The Force Awakens took it one step further, and we saw entirely new characters with new, exciting storylines. Kylo Ren, a natural evolution of Darth Vader’s legacy, and a realistic depiction of an easily-corrupted youth clinging to an evil past; Finn, a look into the reality of Stormtroopers, and the first main character of color Star Wars has ever had; Rey, the first female Jedi main character — and Jyn, proving that female main characters are not only there for shock value: they’re claiming their rightful place.
As fans grew, so did the story; we became more critical as characters became more fleshed-out, began seeing ourselves in new characters as we discovered new parts of ourselves. The release of each trilogy was a step in a coming-of-age process, from hope to disillusionment to a more nuanced approach.
Carrie Fisher’s heartbreaking passing showcased the amazing power of one woman over generations. From heartfelt articles, to little girls crying at the news of Princess Leia’s passing… the grief of old and young alike was staggering. And the presence of women and little girls dressed as Leia in marches all around the world this year showcased the important role she played in developing our collective sense of justice.
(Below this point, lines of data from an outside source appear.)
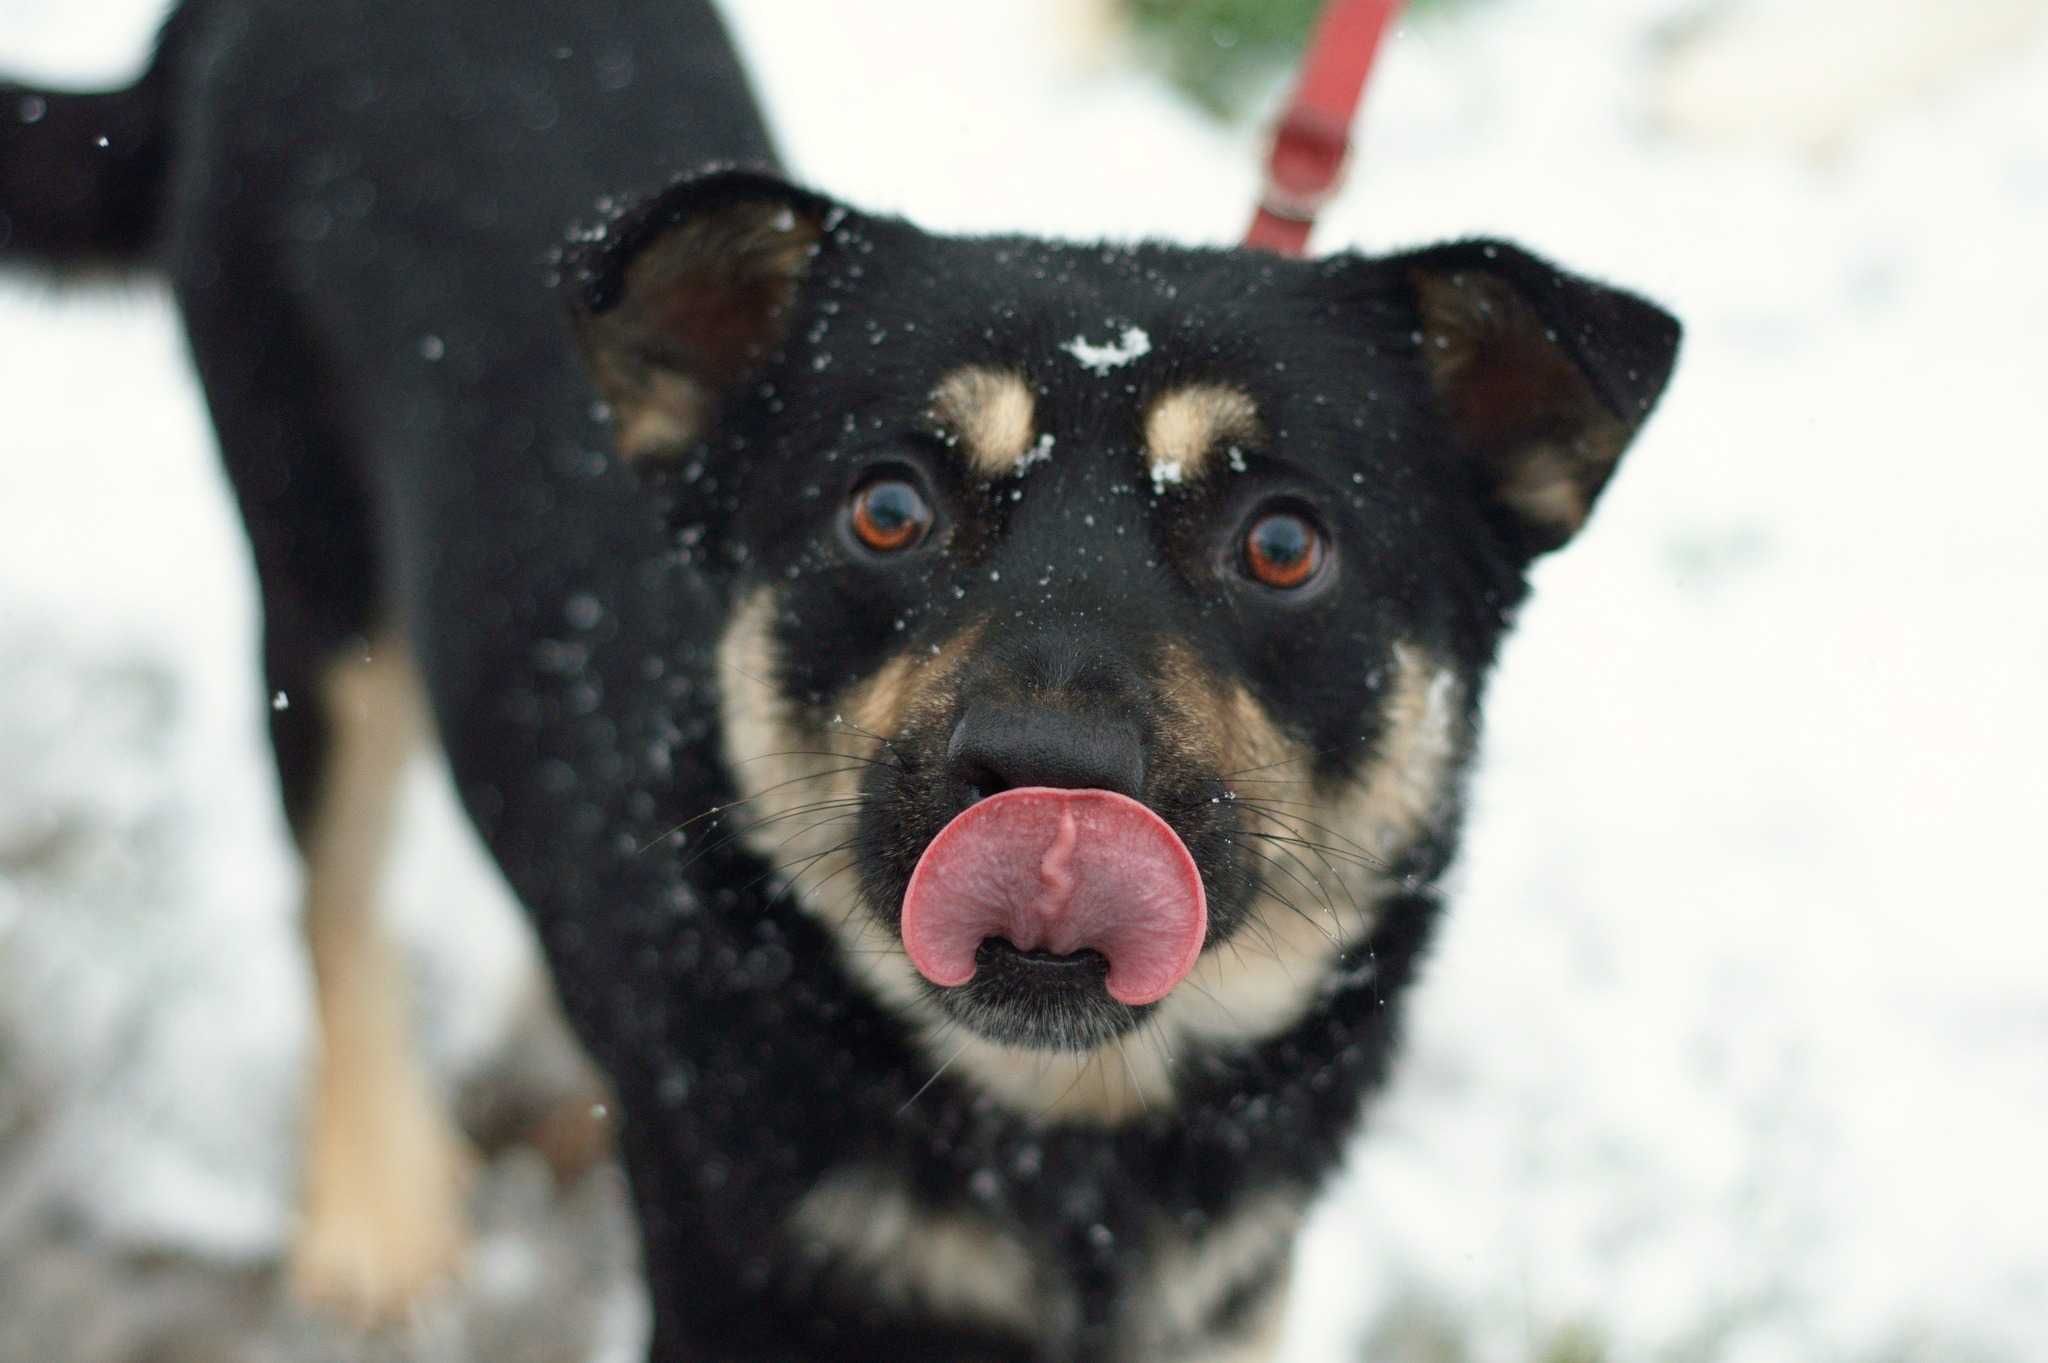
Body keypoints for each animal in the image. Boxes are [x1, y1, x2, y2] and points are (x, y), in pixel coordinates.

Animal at [0, 0, 1679, 1350]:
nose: (1050, 780)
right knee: (334, 897)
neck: (1066, 1135)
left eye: (1283, 541)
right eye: (887, 508)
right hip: (319, 580)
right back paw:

For many girls, Fisher was the first female heroine we saw in science fiction; a new standard set for female characters. She was an example of what it means to stand up for yourself: both as a woman on screen, and as a woman in society.
The growing diversity of the cast in recent films is also a reflection of the higher standards we have, not only in the film industry, but as a fandom with the ability to speak up. Seeing more variety in the characters represented is evidence of how Star Wars is expanding to accommodate everyone; any age, any gender, any background. We’re a part of it, just as it is a part of us.
This generation faces widespread political and social turmoil. Like all generations before us, we identify with the struggles of the rebellion and the Jedi… with the seemingly endless battle against the Dark Side, the magnitude of missions that feel too big to us, and the constant, unwavering presence of the Force.
It’s the continuation of an old, but immortal story, the lessons of which persist today through the labors of its characters. Obi-Wan patiently planted the seeds of hope for the future. Jyn and her team committed the ultimate sacrifice. Luke defeated the Dark Side and redeemed its most powerful villain and victim. Now, Rey seeks the ever-elusive Balance, in a world that seems to only grow in complexity.
Star Wars is a fascinating and poignant study of the great truths and the great struggles of our civilization. It’s an insight into our progress. A public record of where we stand — or where we hope to stand.